Empat

52 34 39
                                    

"Semoga Bunda belum pulang, Tuhan, please, semoga mobilnya Ayah mogok kalau gak gitu kena macet deh." Sepanjang perjalanan Nokia terus berdoa, berharap keajaiban datang padanya.

Jam telah menunjukkan pukul sembilan kurang lima belas, setelah membeli sate yang memakan waktu lumayan lama Nokia bergegas kembali menuju kediamannya.

Untung jalanan tak semacat biasanya, jadi ia dapat menempuh perjalanan lebih cepat.

"Ehh... Neng Kia, Neng, Neng tunggu, Neng."

"Mas Heri? Kenapa Mas?" Nokia membuka kaca helm, menatap satpam kompleks perumahannya jengkel. Bisa-bisanya di situasi genting seperti ini ia diberhentikan di depan gerbang masuk perumahan. "Lagi buru-buru nih."

"Sabar, Neng."

"Yaudah ini udah sabar mas," jawabnya dengan menghentak-hentakkan kaki tak sabaran, gemas ingin mencakar orang didepannya.

"Barusan, Pak Herman nitipin ini ke saya, saya disuruh ngasih ini ke anak perempuannya," satpam itu terlihat merogoh saku baju hingga celana untuk mencari sesuatu yang ia maksud, "nah ini Neng."

Nokia menyipitkan mata dengan kepala miring melihat secarik kertas kusut itu.

Bulu kuduknya berdiri saat ia menerima kertas itu, selaras dengan jantungnya yang tiba-tiba bekerja lebih cepat dari biasanya. Nokia menelan ludahnya pelan, dengan penuh kehati-hatian ia membuka lipatan kertas itu.

Teruntuk, Nokia Gumira Ayushiridara.

Nokia, ini Ayah. Jika surat ini sampai di tangan kamu, berati Bunda lebih dulu pulang daripada kamu, tapi tenang saja Ayah sudah antisipasi semuanya.

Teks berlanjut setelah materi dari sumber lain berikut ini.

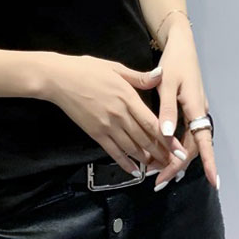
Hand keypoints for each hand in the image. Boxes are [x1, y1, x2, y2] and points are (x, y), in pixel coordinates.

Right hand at [40, 52, 187, 175]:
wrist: (59, 79)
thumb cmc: (87, 69)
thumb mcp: (115, 67)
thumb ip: (139, 77)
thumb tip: (161, 74)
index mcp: (128, 97)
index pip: (152, 123)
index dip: (167, 138)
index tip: (179, 149)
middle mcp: (120, 115)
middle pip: (145, 139)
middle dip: (161, 153)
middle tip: (174, 164)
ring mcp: (107, 126)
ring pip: (131, 148)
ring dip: (146, 160)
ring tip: (159, 168)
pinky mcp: (95, 133)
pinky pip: (113, 152)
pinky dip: (125, 163)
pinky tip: (134, 171)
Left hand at [152, 26, 218, 189]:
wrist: (181, 46)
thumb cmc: (174, 63)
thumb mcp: (166, 84)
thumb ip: (166, 110)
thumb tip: (167, 136)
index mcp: (195, 108)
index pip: (203, 141)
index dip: (208, 162)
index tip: (213, 182)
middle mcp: (199, 113)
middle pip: (193, 147)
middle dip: (178, 165)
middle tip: (159, 181)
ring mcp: (196, 112)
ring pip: (189, 141)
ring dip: (176, 157)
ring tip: (159, 172)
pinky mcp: (190, 109)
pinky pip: (186, 133)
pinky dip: (176, 146)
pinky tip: (165, 153)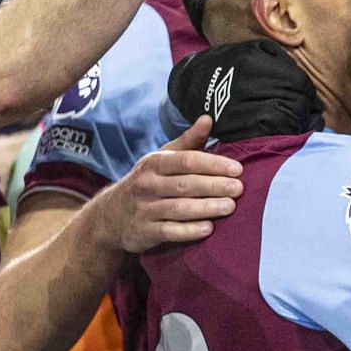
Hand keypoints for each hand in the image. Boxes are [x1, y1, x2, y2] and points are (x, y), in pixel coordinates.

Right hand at [95, 116, 244, 253]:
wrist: (111, 215)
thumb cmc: (148, 181)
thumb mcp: (162, 158)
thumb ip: (188, 142)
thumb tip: (208, 118)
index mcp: (154, 163)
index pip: (186, 160)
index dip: (212, 164)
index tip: (237, 169)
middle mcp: (148, 185)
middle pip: (185, 184)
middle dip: (214, 186)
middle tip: (239, 188)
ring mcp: (145, 209)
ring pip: (178, 208)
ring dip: (205, 207)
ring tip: (230, 207)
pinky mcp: (145, 232)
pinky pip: (169, 231)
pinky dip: (189, 231)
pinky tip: (208, 229)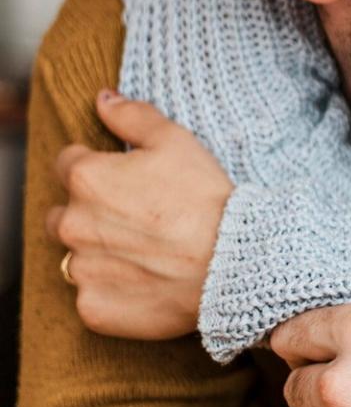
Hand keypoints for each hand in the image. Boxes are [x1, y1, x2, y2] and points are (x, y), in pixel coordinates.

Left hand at [45, 90, 232, 337]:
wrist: (230, 261)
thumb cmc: (204, 196)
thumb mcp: (176, 141)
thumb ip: (133, 116)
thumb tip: (103, 99)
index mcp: (86, 177)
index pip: (68, 163)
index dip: (100, 167)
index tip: (128, 179)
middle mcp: (72, 223)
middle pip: (64, 212)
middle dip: (91, 211)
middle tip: (138, 216)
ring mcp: (80, 268)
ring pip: (75, 255)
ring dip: (99, 250)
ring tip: (145, 249)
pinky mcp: (92, 307)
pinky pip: (91, 294)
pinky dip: (112, 287)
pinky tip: (146, 278)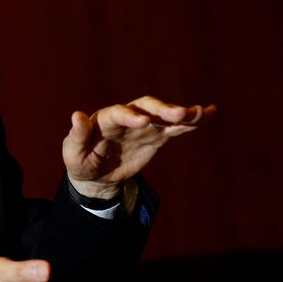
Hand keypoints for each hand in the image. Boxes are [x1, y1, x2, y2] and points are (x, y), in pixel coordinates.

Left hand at [63, 96, 216, 197]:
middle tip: (179, 114)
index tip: (144, 122)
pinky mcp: (155, 136)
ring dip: (181, 112)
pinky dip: (191, 122)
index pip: (119, 113)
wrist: (95, 174)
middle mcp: (126, 117)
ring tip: (200, 112)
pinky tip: (209, 114)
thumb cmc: (80, 161)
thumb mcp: (73, 153)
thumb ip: (77, 135)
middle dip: (162, 109)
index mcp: (105, 119)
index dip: (130, 115)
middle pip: (146, 106)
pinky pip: (175, 127)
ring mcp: (143, 125)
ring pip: (164, 114)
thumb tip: (76, 116)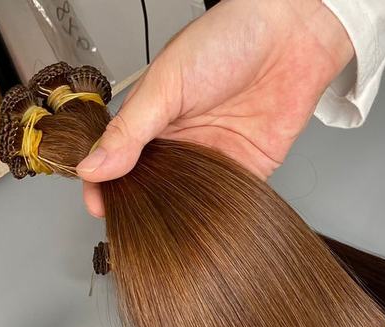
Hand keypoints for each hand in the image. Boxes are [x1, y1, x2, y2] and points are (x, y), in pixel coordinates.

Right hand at [77, 0, 353, 215]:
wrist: (290, 36)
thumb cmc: (228, 39)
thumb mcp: (166, 83)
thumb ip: (131, 129)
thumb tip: (94, 164)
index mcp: (154, 117)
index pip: (120, 159)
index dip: (106, 185)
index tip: (99, 207)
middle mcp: (183, 141)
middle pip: (153, 186)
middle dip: (142, 208)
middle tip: (132, 226)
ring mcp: (215, 158)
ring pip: (189, 202)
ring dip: (179, 218)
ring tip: (167, 233)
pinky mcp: (249, 171)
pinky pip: (230, 203)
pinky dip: (219, 217)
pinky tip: (207, 228)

Bunda sama Eyang mu, Ayah ajak ngobrol di ruang keluarga. Tiga rumah sebelum sampai rumah, kamu matikan mesin motor, kamu dorong itu motor sampai rumah. Inget, kalau buka gerbang pelan-pelan, nanti Ayah juga setel musik dangdut lumayan keras biar Bunda gak kedengaran suara gerbang dibuka, gerbangnya belum Ayah gembok.

Terakhir, kamu masuk rumah lewat balkon kamar kamu, seperti biasa kamu panjat dulu pohon mangga yang emang dulu Ayah tanam khusus untuk jalan pintas anak-anak Ayah kelak.

DAN YANG PALING PENTING, KAMU UMPETIN DULU SATE AYAH DI TEMPAT BIASANYA KAMU NGUMPETIN MAKANAN!

Mulutnya setia menganga membaca setiap kata yang tertulis.

"Makasih, Mas," ujarnya cemberut.

"Mukanya kok cemberut? Jangan-jangan diusir sama bapaknya." Celetuk bapak-bapak yang sedang bermain catur.

"Hahaha... mangkanya Neng, main catur disini aja sama kita daripada kelayapan," canda yang lainnya.

"Gak, Pak, gak diusir kok, cuman disuruh jadi kepala keluarga doang." Balas Nokia.

"Besok tumpengan... hahaha, syukuran peringatan anaknya Pak Herman diangkat jadi kepala keluarga."

"Besok bikin KK baru di saya aja Neng," tawarnya dengan nada bergurau.

"Bener, sekalian saya juga mau bikin KTP baru."

"Udah, Pak, mau pulang dulu," pamit Nokia masih sedikit kesal.

"Enggak mau ngopi dulu Neng? Dulu pas kecil kan suka banget ikut Pak Herman ngopi disini."

"Kapan-kapan aja, Pak, sekalian ajakin si Bapake. Sekarang udah kemalaman, kalau saya tinggal main kesini dulu yang ada malah dijadiin gelandang beneran sama Bunda."